О высоком правосознании немцев свидетельствует также и судьба еврейских кладбищ в Рейхе: в 1952 г. кладбищенская комиссия центрального еврейского совета в Германии насчитала в Германии около 1700 еврейских кладбищ{379}. Почему же в Германии сохранилось так много еврейских кладбищ? Почему их не закрыли, не сравняли с землей, как того требовали многие нацисты и как это сделали с синагогами? Дело в том, что закрытие и уничтожение еврейских кладбищ вступало в противоречие с действовавшим земельным правом. Получалось парадоксальное положение: евреев нацистские власти всячески вытесняли из страны, а с еврейскими кладбищами власти обращались также, как и с христианскими, выделяя на уход за ними необходимые средства{380}. Кроме того, в Пруссии действовало правило, в соответствии с которым закрывать кладбище можно было только по истечении 40 лет после последнего захоронения, и чиновники категорически отказывались это правило нарушать.

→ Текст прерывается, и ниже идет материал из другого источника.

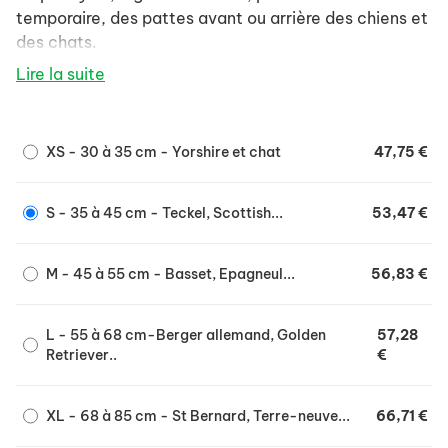
temporaire, des pattes avant ou arrière des chiens et
des chats.
Soulage l'animal dans ses déplacements et
Lire la suite
notamment pour le franchissement d'obstacles
(trottoirs, marches,...)
Matière très résistante (néoprène).
XS - 30 à 35 cm - Yorshire et chat
47,75 €
Matière élastique pour un meilleur confort et
ajustement.
S - 35 à 45 cm - Teckel, Scottish...
53,47 €
Totalement lavable.
Ajustement à la morphologie de l'animal
M - 45 à 55 cm - Basset, Epagneul...
56,83 €
gr&acirc,ce aux bandes velcro et sangles
réglables.
L - 55 à 68 cm-Berger allemand, Golden
57,28
Sangles de maintien réglables afin d'ajuster la
Retriever..
€
longueur en fonction de la taille du chien et du
maître.
XL - 68 à 85 cm - St Bernard, Terre-neuve...
66,71 €
Poignée de confort pour maintenir ensemble les
sangles.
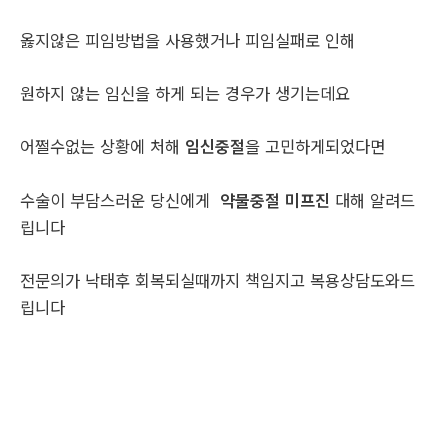
옳지않은 피임방법을 사용했거나 피임실패로 인해
원하지 않는 임신을 하게 되는 경우가 생기는데요
어쩔수없는 상황에 처해
임신중절
을 고민하게되었다면
수술이 부담스러운 당신에게
약물중절 미프진
대해 알려드
립니다
전문의가 낙태후 회복되실때까지 책임지고 복용상담도와드
립니다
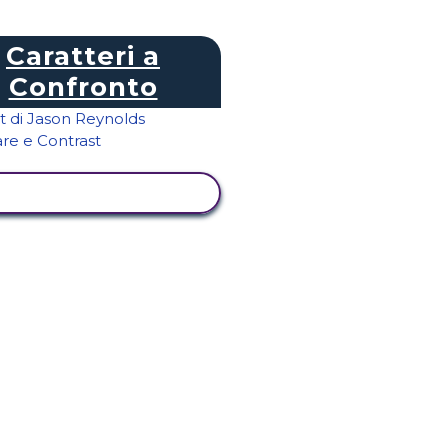
Caratteri a
Confronto
ISUALIZZA ATTIVITÀ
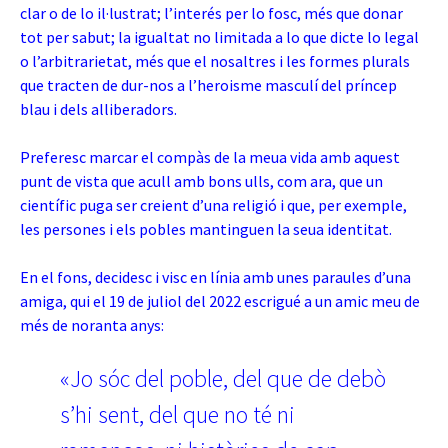
clar o de lo il·lustrat; l’interés per lo fosc, més que donar
tot per sabut; la igualtat no limitada a lo que dicte lo legal
o l’arbitrarietat, més que el nosaltres i les formes plurals
que tracten de dur-nos a l’heroisme masculí del príncep
blau i dels alliberadors.
Preferesc marcar el compàs de la meua vida amb aquest
punt de vista que acull amb bons ulls, com ara, que un
científic puga ser creient d’una religió i que, per exemple,
les persones i els pobles mantinguen la seua identitat.
En el fons, decidesc i visc en línia amb unes paraules d’una
amiga, qui el 19 de juliol del 2022 escrigué a un amic meu de
més de noranta anys:
«Jo sóc del poble, del que de debò
s’hi sent, del que no té ni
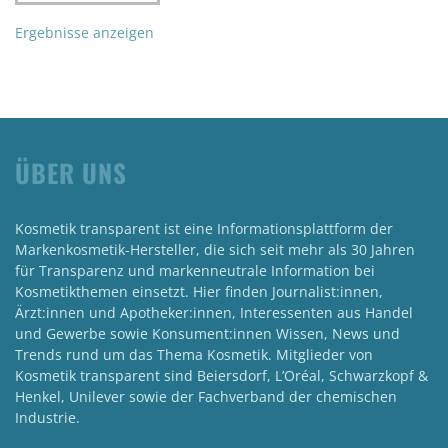
Ergebnisse anzeigen
ÜBER UNS
Kosmetik transparent ist eine Informationsplattform der
Markenkosmetik-Hersteller, die sich seit mehr als 30 Jahren
für Transparenz und markenneutrale Information bei
Kosmetikthemen einsetzt. Hier finden Journalist:innen,
Ärzt:innen und Apotheker:innen, Interessenten aus Handel
und Gewerbe sowie Konsument:innen Wissen, News und
Trends rund um das Thema Kosmetik. Mitglieder von
Kosmetik transparent sind Beiersdorf, L’Oréal, Schwarzkopf &
Henkel, Unilever sowie der Fachverband der chemischen
Industrie.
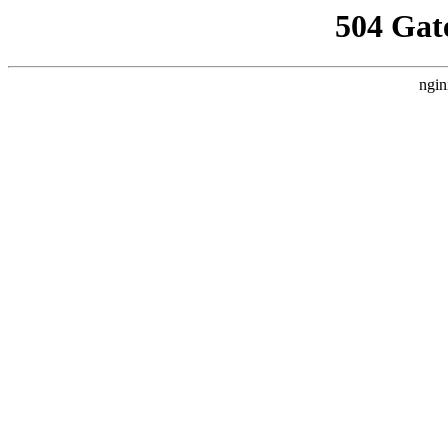
504 Gat
ngin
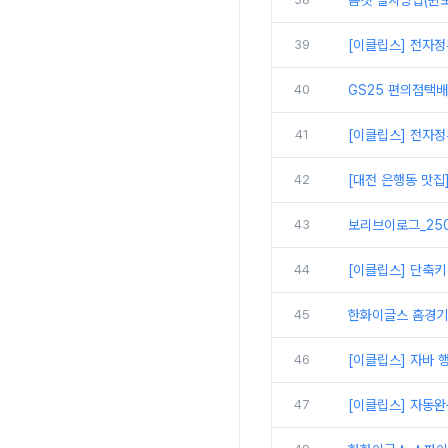
톰캣 설치방법(윈도
39
[이클립스] 전자정
40
GS25 편의점택
41
[이클립스] 전자정
42
[대전 은행동 맛집
43
보리브이로그_250
44
[이클립스] 단축키
45
한화이글스 홈경기
46
[이클립스] 자바 
47
[이클립스] 자동완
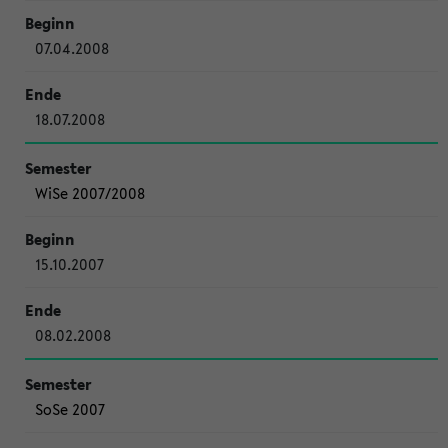
07.04.2008
18.07.2008
WiSe 2007/2008
15.10.2007
08.02.2008
SoSe 2007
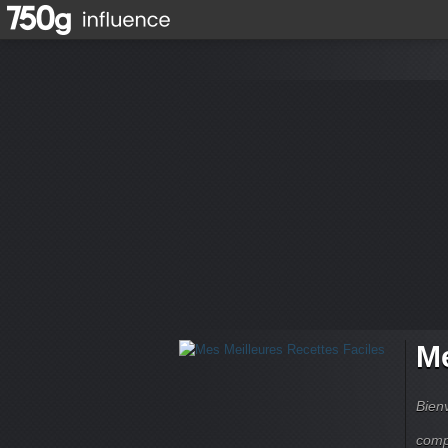
Me
Bienv
comp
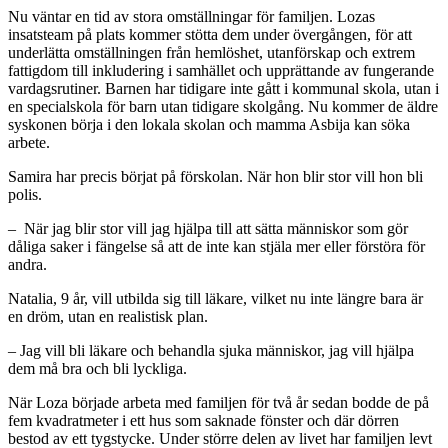
Nu väntar en tid av stora omställningar för familjen. Lozas
insatsteam på plats kommer stötta dem under övergången, för att
underlätta omställningen från hemlöshet, utanförskap och extrem
fattigdom till inkludering i samhället och upprättande av fungerande
vardagsrutiner. Barnen har tidigare inte gått i kommunal skola, utan i
en specialskola för barn utan tidigare skolgång. Nu kommer de äldre
syskonen börja i den lokala skolan och mamma Asbija kan söka
arbete.
Samira har precis börjat på förskolan. När hon blir stor vill hon bli
polis.
– När jag blir stor vill jag hjälpa till att sätta människor som gör
dåliga saker i fängelse så att de inte kan stjäla mer eller förstöra för
andra.
Natalia, 9 år, vill utbilda sig till läkare, vilket nu inte längre bara är
en dröm, utan en realistisk plan.
– Jag vill bli läkare och behandla sjuka människor, jag vill hjälpa
dem må bra och bli lyckliga.
När Loza började arbeta med familjen för två år sedan bodde de på
fem kvadratmeter i ett hus som saknade fönster och där dörren
bestod av ett tygstycke. Under större delen av livet har familjen levt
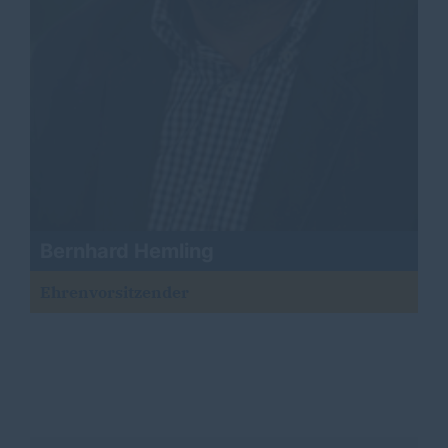
Bernhard Hemling
Ehrenvorsitzender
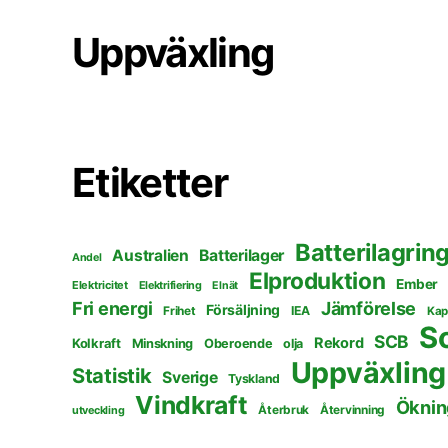
Uppväxling
Etiketter
Batterilagrin
Australien
Batterilager
Andel
Elproduktion
Ember
Elektricitet
Elektrifiering
Elnät
Fri energi
Jämförelse
Försäljning
Frihet
IEA
Kap
S
SCB
Rekord
Kolkraft
Minskning
Oberoende
olja
Uppväxling
Statistik
Sverige
Tyskland
Vindkraft
Öknin
Återbruk
Återvinning
utveckling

Короче говоря, когда Гитлер пришел к власти, Германия, может быть, имела не слишком развитую демократическую традицию, зато это была страна фундаментального правопорядка – правопорядок и независимость судебной власти утвердились в Германии с XVIII в., а в XIX в. они расширились и утвердились. Нацисты могли отрицать теоретическое значение либеральной концепции конституционного правопорядка (что они и делали), но удалить все правовые либеральные нормы из судебной и административной практики и вернуться в XVII в. они были не в состоянии. Без определенного минимума правового государства не может функционировать современная экономика, невозможно управлять обществом, да и сам нацистский режим потерял бы всякую опору. Кроме того, в Германии правовая традиция была столь значительной, что (в отличие от Советского Союза) к радикальному переделу либеральной правовой системы нацисты так и не прибегли – либо не смогли, либо не захотели; правда, без радикального революционного изменения всего общества это и не было возможным. Поэтому позиция нацистов по отношению к прежней либеральной правовой системе и традиционной независимости судебной власти была в равной степени негативной и оппортунистической.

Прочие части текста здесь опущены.